_Exercise directions_: Wherever a line holds the word "property", copy that line from the data.

Dataset entries:
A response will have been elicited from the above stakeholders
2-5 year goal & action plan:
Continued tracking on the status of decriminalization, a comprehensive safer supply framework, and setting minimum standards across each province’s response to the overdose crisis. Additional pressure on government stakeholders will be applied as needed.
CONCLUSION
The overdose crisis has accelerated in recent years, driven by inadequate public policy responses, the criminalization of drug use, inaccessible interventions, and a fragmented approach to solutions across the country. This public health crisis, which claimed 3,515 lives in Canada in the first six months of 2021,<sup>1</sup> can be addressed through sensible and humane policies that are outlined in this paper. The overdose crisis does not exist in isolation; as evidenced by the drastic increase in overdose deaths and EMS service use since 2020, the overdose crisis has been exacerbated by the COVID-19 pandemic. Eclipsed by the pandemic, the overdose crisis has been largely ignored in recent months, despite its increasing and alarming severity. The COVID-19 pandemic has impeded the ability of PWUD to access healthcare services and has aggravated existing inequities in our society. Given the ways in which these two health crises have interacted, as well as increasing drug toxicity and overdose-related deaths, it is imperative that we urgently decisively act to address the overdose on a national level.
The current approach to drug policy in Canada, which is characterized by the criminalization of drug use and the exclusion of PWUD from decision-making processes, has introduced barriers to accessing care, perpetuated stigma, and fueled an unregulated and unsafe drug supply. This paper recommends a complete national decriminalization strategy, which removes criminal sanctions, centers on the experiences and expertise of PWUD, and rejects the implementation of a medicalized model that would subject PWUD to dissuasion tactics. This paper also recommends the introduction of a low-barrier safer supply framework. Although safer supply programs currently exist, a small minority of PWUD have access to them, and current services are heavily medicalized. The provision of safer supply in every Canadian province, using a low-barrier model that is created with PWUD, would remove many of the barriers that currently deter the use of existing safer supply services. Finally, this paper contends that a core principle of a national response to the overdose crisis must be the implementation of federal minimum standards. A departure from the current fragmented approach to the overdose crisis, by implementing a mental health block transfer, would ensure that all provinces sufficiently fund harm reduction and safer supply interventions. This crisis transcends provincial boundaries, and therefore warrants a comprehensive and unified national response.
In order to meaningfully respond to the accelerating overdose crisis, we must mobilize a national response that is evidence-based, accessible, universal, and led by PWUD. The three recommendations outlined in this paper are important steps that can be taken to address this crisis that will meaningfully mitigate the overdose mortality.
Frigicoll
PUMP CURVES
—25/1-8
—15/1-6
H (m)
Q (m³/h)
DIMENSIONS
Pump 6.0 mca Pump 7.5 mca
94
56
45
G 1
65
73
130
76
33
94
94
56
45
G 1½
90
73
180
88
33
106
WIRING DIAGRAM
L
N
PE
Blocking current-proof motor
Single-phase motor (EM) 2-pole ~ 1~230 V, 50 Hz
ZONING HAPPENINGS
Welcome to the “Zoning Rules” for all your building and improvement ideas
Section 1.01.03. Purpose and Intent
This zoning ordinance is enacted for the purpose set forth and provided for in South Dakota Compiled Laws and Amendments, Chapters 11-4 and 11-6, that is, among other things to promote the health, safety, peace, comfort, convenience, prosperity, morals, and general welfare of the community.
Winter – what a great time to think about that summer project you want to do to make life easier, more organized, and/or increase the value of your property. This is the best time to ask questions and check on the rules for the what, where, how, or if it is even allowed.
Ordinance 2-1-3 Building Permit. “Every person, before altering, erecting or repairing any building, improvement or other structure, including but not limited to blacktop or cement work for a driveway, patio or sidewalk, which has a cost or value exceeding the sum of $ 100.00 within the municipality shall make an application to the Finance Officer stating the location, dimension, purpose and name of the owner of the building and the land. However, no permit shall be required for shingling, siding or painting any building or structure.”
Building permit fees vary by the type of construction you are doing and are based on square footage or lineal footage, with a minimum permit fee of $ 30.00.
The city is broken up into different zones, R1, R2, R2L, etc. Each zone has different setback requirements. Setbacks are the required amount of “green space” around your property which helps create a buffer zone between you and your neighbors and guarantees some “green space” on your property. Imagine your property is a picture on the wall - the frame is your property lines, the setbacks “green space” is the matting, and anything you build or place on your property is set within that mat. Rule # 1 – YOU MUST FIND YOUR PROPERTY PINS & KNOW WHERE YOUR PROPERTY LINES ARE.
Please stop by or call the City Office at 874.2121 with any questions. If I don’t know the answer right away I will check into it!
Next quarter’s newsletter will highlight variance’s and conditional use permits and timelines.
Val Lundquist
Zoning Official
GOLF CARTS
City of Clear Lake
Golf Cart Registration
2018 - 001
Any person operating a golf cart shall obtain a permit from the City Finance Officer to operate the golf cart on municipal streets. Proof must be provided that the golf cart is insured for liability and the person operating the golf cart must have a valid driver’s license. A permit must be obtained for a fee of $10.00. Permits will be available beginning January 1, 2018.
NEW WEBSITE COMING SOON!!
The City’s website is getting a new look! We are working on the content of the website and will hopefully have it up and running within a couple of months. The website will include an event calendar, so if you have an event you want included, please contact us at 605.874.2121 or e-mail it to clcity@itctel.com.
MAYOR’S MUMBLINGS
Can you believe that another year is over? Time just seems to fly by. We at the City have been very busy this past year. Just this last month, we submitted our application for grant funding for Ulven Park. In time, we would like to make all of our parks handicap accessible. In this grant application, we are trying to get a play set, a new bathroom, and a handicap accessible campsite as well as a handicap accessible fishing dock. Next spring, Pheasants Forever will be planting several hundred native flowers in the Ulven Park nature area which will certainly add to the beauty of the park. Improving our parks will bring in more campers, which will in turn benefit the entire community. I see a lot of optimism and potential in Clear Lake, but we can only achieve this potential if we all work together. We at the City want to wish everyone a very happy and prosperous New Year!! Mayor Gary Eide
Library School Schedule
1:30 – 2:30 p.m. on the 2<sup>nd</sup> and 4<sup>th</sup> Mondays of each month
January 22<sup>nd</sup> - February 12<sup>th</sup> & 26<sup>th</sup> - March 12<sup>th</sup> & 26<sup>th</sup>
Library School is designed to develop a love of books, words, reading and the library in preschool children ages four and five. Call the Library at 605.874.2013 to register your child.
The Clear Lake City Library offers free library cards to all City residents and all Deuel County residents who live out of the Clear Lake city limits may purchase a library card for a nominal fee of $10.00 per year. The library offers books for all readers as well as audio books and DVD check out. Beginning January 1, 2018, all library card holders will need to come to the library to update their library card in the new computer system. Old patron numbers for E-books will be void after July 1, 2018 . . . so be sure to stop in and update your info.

_Response for this exercise_:
Winter – what a great time to think about that summer project you want to do to make life easier, more organized, and/or increase the value of your property. This is the best time to ask questions and check on the rules for the what, where, how, or if it is even allowed.
The city is broken up into different zones, R1, R2, R2L, etc. Each zone has different setback requirements. Setbacks are the required amount of “green space” around your property which helps create a buffer zone between you and your neighbors and guarantees some “green space” on your property. Imagine your property is a picture on the wall - the frame is your property lines, the setbacks “green space” is the matting, and anything you build or place on your property is set within that mat. Rule # 1 – YOU MUST FIND YOUR PROPERTY PINS & KNOW WHERE YOUR PROPERTY LINES ARE.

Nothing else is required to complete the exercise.